Una sera, mentre componeva seduto allo scrittoio della sua camera da letto, stringendo la sua inseparabile penna tra le dita, si addormentò e sognò di volare in alto, sempre più su, fino a giungere sopra le nuvole. Davanti a lui si stagliava un cancello magnifico, enorme e dorato. Quando Otto si avvicinò il cancello si aprì e apparve un angelo del Signore, che lo accolse con un sorriso meraviglioso.

“Ciao, Otto. Io sono Gabriele, l’arcangelo. Ti stavo aspettando. Vieni, seguimi”.

Superato il cancello, i due camminarono fianco a fianco in un giardino stupendo poggiato sopra le nuvole, dove sbocciavano fiori di ogni genere e di ogni colore, che emanavano profumi inebrianti e dolcissimi.

Gabriele condusse il vecchio fin sotto un lunghissimo porticato, dove centinaia di bambini erano seduti a giocare. Al loro arrivo, tutti si alzarono, guardando Otto pieni di meraviglia.

“Loro sono i bambini del Paradiso. Vorrebbero ascoltare le tue favole, Otto”, lo invitò l’arcangelo.

“D’accordo, allora! Ve ne racconterò moltissime… una per ognuno di voi!”, promise il vecchio, divertito. L’arcangelo si rivolse nuovamente a lui:

“Ora ti devo lasciare, ma dovresti farmi ancora un favore: tempo fa ti ho prestato qualcosa che vorrei riavere, se non ti spiace”.
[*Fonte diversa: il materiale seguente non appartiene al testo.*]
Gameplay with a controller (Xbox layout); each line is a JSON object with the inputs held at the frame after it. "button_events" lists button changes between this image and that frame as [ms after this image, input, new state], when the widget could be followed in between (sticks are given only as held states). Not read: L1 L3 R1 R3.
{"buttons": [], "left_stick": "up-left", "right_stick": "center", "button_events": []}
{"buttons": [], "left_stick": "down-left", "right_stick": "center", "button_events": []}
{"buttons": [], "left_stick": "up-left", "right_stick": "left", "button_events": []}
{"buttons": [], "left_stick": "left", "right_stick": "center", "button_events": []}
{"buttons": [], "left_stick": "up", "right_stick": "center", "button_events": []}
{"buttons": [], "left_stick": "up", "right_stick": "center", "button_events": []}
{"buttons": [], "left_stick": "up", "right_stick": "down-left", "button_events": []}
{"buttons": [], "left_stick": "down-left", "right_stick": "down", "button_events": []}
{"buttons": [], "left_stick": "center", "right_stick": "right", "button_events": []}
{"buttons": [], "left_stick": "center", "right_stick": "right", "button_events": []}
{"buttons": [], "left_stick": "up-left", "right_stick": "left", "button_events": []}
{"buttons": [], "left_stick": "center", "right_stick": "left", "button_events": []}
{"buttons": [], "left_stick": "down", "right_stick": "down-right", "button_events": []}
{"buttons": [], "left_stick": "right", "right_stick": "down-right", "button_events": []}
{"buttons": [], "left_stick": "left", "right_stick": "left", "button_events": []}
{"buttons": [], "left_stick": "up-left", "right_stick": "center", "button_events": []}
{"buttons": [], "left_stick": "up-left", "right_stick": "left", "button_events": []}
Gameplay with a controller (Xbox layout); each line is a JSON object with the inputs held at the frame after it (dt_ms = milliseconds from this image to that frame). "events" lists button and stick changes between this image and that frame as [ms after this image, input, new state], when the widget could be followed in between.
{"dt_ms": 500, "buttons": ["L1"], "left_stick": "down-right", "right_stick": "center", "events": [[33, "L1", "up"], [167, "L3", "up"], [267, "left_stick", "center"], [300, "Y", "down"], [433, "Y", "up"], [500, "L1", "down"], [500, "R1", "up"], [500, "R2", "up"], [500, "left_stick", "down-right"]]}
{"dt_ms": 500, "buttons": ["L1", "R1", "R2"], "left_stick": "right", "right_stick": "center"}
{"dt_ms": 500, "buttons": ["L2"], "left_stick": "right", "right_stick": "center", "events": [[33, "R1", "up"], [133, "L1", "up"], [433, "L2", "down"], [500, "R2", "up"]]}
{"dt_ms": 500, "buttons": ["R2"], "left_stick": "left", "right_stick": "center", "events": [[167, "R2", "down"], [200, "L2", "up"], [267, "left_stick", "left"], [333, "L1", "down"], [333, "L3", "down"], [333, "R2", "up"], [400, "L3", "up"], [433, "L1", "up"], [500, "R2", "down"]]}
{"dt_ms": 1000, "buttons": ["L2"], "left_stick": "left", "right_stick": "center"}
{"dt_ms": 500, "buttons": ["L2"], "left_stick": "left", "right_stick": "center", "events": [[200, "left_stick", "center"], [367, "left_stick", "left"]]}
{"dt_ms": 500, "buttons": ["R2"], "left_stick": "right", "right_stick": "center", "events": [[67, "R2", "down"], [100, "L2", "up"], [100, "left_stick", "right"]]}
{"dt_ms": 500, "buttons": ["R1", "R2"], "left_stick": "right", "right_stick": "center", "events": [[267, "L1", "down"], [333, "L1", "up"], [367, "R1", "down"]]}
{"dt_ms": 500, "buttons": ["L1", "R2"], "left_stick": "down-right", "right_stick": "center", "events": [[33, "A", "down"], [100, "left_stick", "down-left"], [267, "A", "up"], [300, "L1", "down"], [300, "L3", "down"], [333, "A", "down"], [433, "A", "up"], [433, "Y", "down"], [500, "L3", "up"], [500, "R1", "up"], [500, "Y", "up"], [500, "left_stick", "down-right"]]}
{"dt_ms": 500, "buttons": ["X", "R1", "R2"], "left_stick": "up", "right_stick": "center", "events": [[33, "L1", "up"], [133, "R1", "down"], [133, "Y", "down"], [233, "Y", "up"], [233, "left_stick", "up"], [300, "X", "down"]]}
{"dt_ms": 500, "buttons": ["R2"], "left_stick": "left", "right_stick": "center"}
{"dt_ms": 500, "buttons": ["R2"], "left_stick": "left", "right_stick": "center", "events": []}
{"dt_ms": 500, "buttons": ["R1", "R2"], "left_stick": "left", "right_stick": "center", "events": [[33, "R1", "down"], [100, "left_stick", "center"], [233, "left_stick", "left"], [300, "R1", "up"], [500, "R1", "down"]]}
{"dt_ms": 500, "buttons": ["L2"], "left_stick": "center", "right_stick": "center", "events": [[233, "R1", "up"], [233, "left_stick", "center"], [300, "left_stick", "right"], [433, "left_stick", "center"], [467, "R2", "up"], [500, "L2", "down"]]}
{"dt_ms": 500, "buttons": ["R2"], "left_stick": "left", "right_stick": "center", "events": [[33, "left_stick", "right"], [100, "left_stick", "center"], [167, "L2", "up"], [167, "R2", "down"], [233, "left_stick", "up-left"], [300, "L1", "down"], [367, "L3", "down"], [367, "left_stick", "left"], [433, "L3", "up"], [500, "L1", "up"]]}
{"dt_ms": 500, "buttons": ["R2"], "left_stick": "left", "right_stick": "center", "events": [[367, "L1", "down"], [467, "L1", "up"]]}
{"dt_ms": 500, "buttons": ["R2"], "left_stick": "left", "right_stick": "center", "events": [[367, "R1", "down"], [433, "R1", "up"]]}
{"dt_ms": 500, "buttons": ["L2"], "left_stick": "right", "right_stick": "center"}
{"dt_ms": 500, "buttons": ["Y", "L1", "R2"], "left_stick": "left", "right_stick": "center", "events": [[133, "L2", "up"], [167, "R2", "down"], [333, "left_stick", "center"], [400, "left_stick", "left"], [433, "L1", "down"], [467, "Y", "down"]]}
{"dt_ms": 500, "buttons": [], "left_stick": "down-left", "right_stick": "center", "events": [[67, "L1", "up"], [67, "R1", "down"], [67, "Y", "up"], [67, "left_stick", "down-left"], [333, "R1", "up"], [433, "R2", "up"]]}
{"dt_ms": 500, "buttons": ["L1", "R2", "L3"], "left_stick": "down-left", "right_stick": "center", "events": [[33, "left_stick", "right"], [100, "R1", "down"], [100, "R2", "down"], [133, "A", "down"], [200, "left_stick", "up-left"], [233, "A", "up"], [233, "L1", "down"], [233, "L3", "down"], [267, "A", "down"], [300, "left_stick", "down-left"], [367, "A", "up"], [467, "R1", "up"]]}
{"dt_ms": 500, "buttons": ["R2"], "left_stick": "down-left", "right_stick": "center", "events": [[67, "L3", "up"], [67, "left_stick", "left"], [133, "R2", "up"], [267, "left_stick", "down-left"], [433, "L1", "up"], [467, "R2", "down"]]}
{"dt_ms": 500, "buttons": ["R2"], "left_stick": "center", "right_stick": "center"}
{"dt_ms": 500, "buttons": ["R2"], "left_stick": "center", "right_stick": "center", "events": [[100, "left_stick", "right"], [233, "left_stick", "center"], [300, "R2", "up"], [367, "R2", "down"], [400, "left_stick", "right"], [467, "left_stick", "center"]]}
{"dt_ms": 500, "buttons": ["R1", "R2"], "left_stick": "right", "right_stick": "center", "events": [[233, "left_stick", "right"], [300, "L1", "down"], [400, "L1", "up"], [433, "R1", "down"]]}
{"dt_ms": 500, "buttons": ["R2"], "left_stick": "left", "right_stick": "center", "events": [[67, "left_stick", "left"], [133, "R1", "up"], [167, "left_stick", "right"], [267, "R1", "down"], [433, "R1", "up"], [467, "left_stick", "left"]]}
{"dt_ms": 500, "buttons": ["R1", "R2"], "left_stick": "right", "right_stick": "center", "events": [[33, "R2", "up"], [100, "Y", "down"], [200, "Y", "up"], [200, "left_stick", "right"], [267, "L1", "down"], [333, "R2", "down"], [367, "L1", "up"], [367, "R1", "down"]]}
Otto lo guardava, stupito. Non capiva di che cosa stesse parlando. L’arcangelo distese le ali in tutta la loro splendida magnificenza e Otto vide che, su quella di sinistra, mancava una penna. Sollevò allora la mano, stringendo quella che era stata la sua grande compagna di avventure, e la porse all’angelo.

“È un po’ stropicciata…”, si scusò, imbarazzato.

“Non preoccuparti”, sorrise l’angelo. Toccò la penna, che tornò come nuova, poi la rimise al suo posto, salutò Otto e se ne tornò al cancello, a ricevere altre anime.

La mattina seguente, Otto venne ritrovato nella sua stanza, seduto allo scrittoio. Sembrava che dormisse. Davanti a lui, su un foglio, stava scritta una splendida storia: l’ultimo regalo ai suoi nipotini. Si intitolava “La penna magica”.